No, there were a lot of unresolved issues that were poisoning my relationship with my sister. She was always telling me how good she had been to me. Reminding me about how she had opened a bank account in my name, and she and Steve had poured money into it for me to use in an emergency, an account I had promptly emptied. What she didn’t understand was that I had used it for emergencies only. When Bruce wasn’t around to provide the coke, it was an emergency. Before I had moved in with Bruce, they had even covered the rent on my apartment in Studio City. What Marie saw as an act of charity for her struggling sister, I saw as rightful restitution for the way that she and Steve abandoned me with a quarter-of-a-million-dollar debt after the Messin’ with the Boys album. Anyway, Steve was loaded. He was in Toto, for God’s sake. It wasn’t as if they were starving.
 
There was so much to say.

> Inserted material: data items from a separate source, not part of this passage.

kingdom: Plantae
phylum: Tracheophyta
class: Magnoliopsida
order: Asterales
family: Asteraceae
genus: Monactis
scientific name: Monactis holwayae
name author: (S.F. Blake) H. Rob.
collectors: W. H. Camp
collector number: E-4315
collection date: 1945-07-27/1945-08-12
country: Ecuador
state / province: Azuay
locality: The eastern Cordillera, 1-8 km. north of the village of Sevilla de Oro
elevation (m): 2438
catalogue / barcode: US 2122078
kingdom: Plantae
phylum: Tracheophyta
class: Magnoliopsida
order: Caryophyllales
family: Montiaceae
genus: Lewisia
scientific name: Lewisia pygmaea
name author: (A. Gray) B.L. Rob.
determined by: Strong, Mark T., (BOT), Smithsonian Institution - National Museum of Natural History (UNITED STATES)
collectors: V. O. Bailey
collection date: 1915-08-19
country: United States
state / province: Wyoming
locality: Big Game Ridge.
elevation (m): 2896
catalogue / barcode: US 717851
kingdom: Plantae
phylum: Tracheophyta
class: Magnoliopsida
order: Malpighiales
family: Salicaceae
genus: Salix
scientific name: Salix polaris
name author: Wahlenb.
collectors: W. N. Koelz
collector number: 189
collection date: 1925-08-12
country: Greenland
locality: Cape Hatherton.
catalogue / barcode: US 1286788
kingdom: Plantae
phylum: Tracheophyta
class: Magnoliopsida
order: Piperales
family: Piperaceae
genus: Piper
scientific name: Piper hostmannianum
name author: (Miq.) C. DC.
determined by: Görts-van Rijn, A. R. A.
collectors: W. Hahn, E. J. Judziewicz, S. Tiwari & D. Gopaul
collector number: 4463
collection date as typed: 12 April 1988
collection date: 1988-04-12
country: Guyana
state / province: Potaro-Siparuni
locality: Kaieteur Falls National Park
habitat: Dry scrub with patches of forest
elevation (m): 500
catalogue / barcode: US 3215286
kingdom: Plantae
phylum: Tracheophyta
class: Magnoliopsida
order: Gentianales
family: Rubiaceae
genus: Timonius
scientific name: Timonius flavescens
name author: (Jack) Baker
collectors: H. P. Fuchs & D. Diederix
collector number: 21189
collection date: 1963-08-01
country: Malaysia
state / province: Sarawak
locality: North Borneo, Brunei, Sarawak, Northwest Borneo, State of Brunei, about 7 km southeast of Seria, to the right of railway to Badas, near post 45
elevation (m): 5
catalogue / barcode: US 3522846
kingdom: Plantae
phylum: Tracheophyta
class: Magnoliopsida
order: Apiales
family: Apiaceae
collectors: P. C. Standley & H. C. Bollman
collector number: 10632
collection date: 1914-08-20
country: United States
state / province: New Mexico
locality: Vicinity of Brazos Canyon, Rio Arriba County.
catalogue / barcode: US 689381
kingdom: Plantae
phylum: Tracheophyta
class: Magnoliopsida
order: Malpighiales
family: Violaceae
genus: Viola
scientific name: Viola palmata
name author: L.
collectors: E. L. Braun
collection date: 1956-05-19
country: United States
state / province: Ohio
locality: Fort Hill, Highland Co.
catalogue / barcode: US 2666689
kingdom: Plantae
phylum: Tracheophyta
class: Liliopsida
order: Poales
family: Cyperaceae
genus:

But while Marie was driving me home I couldn’t say any of it. I was too miserable, too weak, too preoccupied with my own sickness. Right then, forming a coherent sentence was well beyond me. Without cocaine to make my brain function, I was utterly tongue-tied.
 
“I want you to know, Cherie, that Steve and I are washing our hands of you. From now on, you’re on your own.”
 
“I understand.”
 
We went back to the Hollywood Hills. I could feel the hatred radiating from my sister. That was okay. Hate was something I could deal with. I hated myself. It felt perfectly natural that other people would hate me, too. We sat there in the car, each waiting for the other to speak. The silence was endless, painful. Finally my sister said, “I don’t want you around the baby. Not like this. You shouldn’t be around a baby.”